Desde que sou uma criatura analógica, ou melhor, paleológica,
nesse mundo digital, preciso só de papel, caneta e um suprimento razoável de
desejos e de falta. A falta que move o desejo. A faca e o queijo de qualquer artista.
É bem verdade que sou japonesa, como com pauzinho. Mas o importante é que, com
tanto ingrediente, o poema já parece estar no papo. Preciso só forrar o buraco
do estomago, ou minha inspiração vai se depositar nesse vazio. Apanho ao acaso
um punhado de nozes, afinal, somos seres sociais, é melhor nozes, do que vozes
ou eu sozinha. Foi aí que se deu o desastre: meu dente quebrou, e ao invés de
poema, engulo alguns estilhaços da minha dentadura, e o buraco que se abre é
tão grande que periga eu cair nele com todas as minhas boas intenções. Babau
poema. Nunca confiei mesmo nessas horas matinais e seus desejos cabreiros. Eles
me levam direto pro consultório do dentista.
Mas eu não desisto. O jeito é voltar à vaca fria. Caneta,
papel, intenções arrumadas e sem dente. Silêncio.
Chamo as palavras. Elas se fazem de surdas. Levanto a voz e elas me viram as
costas. Tento manter a calma. É assim a nossa relação desde sempre: um eterno
conflito na base de “você não presta mas eu te amo”. Já estivemos separadas durante
alguns anos, até que um dia nos reencontramos por acaso, e já naquela noite
rolou um sexo selvagem, até dormimos de conchinha, saboreando a felicidade do
reencontro. Não durou muito. A relação continuou a mesma de antes, continuamos
a funcionar na velha toada hollywoodiana Elizabeth Taylor e Richard Burton. Aos
trancos e barrancos. Uma dose cavalar de odiamor.

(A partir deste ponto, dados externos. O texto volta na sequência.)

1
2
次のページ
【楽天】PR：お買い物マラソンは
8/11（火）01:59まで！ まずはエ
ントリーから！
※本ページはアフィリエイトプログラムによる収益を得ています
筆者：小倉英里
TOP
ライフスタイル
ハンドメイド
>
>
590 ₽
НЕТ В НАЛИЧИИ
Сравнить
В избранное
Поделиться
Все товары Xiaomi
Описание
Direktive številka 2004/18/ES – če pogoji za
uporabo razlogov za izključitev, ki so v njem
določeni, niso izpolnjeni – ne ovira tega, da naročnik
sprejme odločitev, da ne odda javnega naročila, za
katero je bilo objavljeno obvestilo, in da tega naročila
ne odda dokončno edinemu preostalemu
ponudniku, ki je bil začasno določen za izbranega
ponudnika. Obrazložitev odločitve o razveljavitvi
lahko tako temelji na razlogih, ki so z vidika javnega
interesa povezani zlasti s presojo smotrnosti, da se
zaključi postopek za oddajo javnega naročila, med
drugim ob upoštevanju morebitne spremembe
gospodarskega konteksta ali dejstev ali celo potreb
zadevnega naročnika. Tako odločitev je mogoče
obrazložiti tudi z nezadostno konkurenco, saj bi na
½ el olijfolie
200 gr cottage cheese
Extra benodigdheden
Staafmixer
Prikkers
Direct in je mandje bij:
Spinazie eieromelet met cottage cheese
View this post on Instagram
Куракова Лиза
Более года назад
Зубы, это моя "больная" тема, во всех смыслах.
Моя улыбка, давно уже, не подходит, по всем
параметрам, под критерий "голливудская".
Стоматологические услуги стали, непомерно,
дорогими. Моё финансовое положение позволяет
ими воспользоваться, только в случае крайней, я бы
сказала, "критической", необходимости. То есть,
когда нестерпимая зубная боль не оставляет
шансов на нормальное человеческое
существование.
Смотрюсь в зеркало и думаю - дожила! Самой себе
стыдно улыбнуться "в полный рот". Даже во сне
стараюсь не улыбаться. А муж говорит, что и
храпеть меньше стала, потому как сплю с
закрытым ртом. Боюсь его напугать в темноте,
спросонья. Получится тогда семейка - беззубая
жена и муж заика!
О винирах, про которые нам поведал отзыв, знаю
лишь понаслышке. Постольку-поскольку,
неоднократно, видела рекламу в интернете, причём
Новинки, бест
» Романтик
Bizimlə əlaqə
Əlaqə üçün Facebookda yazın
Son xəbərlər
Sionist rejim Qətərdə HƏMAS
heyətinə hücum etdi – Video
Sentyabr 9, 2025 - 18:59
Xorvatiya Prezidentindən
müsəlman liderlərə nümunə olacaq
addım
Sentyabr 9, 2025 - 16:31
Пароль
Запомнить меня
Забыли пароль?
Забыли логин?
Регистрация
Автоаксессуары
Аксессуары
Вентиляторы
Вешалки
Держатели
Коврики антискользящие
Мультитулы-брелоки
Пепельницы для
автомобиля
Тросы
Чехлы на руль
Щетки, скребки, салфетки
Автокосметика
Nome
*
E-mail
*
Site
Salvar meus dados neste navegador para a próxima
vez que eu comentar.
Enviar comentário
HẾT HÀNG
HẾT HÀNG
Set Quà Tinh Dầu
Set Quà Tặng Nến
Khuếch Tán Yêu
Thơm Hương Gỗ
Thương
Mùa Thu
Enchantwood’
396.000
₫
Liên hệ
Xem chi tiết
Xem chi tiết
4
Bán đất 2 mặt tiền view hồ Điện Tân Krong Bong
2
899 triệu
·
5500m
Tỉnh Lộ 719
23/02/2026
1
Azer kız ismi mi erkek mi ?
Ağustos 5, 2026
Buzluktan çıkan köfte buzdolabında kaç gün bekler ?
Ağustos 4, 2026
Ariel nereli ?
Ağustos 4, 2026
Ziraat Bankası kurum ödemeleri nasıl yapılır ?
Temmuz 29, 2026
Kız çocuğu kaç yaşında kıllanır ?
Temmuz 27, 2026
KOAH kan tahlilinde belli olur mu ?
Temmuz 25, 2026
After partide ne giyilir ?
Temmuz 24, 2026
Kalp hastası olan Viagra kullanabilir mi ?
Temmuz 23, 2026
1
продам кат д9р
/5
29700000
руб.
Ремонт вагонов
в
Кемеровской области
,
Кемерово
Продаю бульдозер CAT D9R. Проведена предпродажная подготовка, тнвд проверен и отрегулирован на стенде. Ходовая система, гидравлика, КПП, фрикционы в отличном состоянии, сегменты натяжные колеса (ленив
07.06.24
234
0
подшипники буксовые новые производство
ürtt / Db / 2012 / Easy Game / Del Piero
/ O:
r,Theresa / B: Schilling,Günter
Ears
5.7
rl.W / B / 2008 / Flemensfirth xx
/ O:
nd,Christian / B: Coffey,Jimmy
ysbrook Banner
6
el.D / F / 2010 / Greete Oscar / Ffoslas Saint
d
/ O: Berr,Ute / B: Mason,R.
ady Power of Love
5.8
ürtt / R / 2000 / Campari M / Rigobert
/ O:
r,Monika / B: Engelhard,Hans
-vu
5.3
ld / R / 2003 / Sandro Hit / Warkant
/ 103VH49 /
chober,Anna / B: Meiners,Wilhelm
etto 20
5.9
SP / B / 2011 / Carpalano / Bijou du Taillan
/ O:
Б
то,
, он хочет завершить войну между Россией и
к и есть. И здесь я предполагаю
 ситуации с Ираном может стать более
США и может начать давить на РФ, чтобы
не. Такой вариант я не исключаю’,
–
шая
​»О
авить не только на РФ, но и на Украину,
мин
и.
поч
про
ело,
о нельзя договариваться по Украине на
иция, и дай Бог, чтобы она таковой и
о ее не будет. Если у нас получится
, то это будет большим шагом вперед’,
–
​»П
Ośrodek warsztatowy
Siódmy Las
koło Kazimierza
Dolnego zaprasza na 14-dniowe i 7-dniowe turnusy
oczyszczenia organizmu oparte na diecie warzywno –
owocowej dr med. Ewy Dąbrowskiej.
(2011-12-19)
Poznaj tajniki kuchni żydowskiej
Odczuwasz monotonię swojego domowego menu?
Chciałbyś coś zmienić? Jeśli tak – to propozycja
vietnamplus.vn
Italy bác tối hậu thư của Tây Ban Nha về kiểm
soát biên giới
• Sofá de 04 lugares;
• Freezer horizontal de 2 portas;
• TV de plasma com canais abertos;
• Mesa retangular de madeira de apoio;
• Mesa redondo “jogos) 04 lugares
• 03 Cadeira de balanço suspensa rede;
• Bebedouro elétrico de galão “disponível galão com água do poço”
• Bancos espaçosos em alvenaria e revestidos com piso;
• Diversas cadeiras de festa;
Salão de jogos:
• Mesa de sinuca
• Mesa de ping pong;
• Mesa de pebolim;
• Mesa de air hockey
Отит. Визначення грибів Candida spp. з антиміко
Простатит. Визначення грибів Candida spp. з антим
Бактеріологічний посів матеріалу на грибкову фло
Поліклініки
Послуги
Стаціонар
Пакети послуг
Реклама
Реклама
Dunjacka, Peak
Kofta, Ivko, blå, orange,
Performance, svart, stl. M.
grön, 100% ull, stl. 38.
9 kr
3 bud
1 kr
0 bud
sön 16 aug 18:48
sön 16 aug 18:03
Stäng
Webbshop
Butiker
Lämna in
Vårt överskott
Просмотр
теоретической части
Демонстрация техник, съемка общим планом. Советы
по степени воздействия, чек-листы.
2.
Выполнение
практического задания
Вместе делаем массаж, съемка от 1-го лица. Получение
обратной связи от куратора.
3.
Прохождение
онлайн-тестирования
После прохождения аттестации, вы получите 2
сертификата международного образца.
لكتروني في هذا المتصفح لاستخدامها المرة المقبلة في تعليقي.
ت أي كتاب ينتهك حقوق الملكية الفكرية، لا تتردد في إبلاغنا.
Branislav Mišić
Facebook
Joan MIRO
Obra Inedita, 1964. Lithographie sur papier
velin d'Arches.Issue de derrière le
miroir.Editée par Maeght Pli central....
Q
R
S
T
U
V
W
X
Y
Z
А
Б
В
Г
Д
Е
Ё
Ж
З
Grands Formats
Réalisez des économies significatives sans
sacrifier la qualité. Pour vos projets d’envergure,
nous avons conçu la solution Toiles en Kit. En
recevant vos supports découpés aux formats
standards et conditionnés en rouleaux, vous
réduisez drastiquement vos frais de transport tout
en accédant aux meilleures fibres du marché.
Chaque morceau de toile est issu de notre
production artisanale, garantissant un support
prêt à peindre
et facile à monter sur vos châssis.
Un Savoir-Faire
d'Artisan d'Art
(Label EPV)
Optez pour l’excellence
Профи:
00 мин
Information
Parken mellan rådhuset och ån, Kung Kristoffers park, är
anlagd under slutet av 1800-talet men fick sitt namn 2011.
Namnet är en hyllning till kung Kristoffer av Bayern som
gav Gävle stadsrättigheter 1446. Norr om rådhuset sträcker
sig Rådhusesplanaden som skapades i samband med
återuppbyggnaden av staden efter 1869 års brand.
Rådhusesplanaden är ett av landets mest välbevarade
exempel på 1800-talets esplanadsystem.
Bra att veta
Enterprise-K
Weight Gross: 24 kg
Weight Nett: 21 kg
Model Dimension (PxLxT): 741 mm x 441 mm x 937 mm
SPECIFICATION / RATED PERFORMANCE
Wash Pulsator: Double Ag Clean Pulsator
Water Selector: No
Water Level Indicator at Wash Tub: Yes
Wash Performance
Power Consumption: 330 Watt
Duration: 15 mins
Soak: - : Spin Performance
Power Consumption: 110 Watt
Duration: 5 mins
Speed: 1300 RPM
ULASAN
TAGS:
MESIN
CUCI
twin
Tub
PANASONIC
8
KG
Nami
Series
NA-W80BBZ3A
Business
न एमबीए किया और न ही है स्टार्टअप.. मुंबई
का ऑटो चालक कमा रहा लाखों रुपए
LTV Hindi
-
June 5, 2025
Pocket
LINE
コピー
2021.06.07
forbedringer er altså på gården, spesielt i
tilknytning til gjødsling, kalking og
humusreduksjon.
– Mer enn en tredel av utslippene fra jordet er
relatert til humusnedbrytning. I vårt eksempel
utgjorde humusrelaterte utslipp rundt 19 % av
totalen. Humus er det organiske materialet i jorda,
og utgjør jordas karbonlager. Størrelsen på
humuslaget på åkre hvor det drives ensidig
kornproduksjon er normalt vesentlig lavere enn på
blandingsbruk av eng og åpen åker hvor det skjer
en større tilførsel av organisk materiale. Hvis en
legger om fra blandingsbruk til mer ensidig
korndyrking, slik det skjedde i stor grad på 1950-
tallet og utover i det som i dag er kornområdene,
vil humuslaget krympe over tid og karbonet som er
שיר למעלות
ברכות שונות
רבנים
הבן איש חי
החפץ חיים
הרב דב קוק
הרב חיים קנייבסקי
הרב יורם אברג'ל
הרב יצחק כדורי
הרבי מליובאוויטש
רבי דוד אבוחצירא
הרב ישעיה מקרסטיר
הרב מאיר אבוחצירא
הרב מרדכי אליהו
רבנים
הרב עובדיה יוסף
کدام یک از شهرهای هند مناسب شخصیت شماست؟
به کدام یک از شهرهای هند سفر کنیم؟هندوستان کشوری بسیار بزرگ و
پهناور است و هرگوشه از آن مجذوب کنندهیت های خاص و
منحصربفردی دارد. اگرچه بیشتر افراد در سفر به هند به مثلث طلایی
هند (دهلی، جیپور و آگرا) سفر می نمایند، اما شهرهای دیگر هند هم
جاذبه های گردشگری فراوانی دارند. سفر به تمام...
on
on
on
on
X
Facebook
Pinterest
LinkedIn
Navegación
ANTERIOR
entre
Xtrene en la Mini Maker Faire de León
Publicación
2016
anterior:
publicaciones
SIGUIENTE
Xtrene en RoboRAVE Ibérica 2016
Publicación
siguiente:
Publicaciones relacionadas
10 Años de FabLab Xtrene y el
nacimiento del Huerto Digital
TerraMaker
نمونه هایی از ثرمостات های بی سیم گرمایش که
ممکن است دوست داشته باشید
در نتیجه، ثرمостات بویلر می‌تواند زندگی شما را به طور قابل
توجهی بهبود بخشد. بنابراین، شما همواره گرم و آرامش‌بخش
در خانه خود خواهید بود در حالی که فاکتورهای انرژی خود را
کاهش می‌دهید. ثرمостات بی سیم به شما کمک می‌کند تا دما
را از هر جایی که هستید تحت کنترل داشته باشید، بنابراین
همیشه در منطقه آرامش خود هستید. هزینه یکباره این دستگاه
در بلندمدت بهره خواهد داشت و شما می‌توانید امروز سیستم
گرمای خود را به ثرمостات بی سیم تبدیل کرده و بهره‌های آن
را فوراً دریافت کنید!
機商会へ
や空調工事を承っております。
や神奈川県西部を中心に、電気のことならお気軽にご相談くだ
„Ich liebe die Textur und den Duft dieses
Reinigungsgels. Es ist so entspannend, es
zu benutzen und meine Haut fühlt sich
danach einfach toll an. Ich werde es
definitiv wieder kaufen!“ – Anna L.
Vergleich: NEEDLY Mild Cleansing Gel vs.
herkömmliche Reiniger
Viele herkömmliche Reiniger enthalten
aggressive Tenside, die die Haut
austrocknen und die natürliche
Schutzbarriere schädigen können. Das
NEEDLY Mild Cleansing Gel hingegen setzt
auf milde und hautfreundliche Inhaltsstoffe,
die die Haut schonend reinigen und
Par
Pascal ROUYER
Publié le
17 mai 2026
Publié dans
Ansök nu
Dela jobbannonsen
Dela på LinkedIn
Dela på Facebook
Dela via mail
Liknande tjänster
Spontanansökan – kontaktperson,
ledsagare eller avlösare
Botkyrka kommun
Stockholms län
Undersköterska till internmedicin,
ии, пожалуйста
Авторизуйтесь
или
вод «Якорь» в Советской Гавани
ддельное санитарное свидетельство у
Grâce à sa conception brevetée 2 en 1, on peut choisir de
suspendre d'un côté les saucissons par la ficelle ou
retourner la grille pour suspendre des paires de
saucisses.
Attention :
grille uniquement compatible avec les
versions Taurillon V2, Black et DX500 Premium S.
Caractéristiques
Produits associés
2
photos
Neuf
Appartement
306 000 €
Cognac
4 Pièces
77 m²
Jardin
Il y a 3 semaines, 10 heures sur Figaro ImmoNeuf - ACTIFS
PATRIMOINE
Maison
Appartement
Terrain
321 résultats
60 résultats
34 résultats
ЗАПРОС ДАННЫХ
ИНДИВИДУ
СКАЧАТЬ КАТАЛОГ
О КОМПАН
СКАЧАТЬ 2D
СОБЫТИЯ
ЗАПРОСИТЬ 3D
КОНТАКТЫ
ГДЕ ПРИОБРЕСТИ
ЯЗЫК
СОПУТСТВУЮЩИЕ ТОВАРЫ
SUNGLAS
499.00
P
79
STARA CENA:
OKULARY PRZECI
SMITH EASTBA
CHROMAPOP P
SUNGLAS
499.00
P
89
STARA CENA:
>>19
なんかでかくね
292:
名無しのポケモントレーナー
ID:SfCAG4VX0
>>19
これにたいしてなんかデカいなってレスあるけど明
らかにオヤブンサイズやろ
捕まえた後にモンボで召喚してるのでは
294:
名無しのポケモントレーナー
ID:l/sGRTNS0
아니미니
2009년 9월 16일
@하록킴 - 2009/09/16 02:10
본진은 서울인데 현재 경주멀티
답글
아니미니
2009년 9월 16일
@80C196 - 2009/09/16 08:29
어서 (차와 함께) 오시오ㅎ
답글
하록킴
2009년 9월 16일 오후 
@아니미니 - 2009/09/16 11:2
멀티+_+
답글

Não estou me desculpando. As palavras me põem maluca. Como é
que eu posso fabricar um poema se ela se recusam a colaborar? Nunca se encaixam
no lugar em que as coloco, nunca fluem num ritmo adequado, quebram o pé das
rimas e fazem tudo pra me irritar.
Até pode ser que a nossa relação seja uma coisa confusa e
neurótica, cacos de um espelho quebrado, mas não sei viver sem elas e desconfio
que elas também acham um enorme prazer na minha companhia. E o resultado é que
depois de preliminares um tanto caóticas, intensas, desenfreadas, sempre há o
momento em que maestro e prima donna se encontram e nesse momento mágico em que
nossos olhares se cruzam, tudo se encaixa. Há um olhar que ama, que é chama.E
brilha. Tanto que é preciso diminuir a intensidade dessa luz, ela ofusca, seduz
e mata. Falta cautela. Sou um ser de lusco fusco. Preciso de um olhar
que hesita, que insinua. Um olhar que apenas tangencie esse chão duro, essa
terra crua que sou eu. Não foi agora.
Fico aqui, sem dente e sem poema. Mas se querem saber, eu e
as palavras fizemos as pazes. Momentaneamente.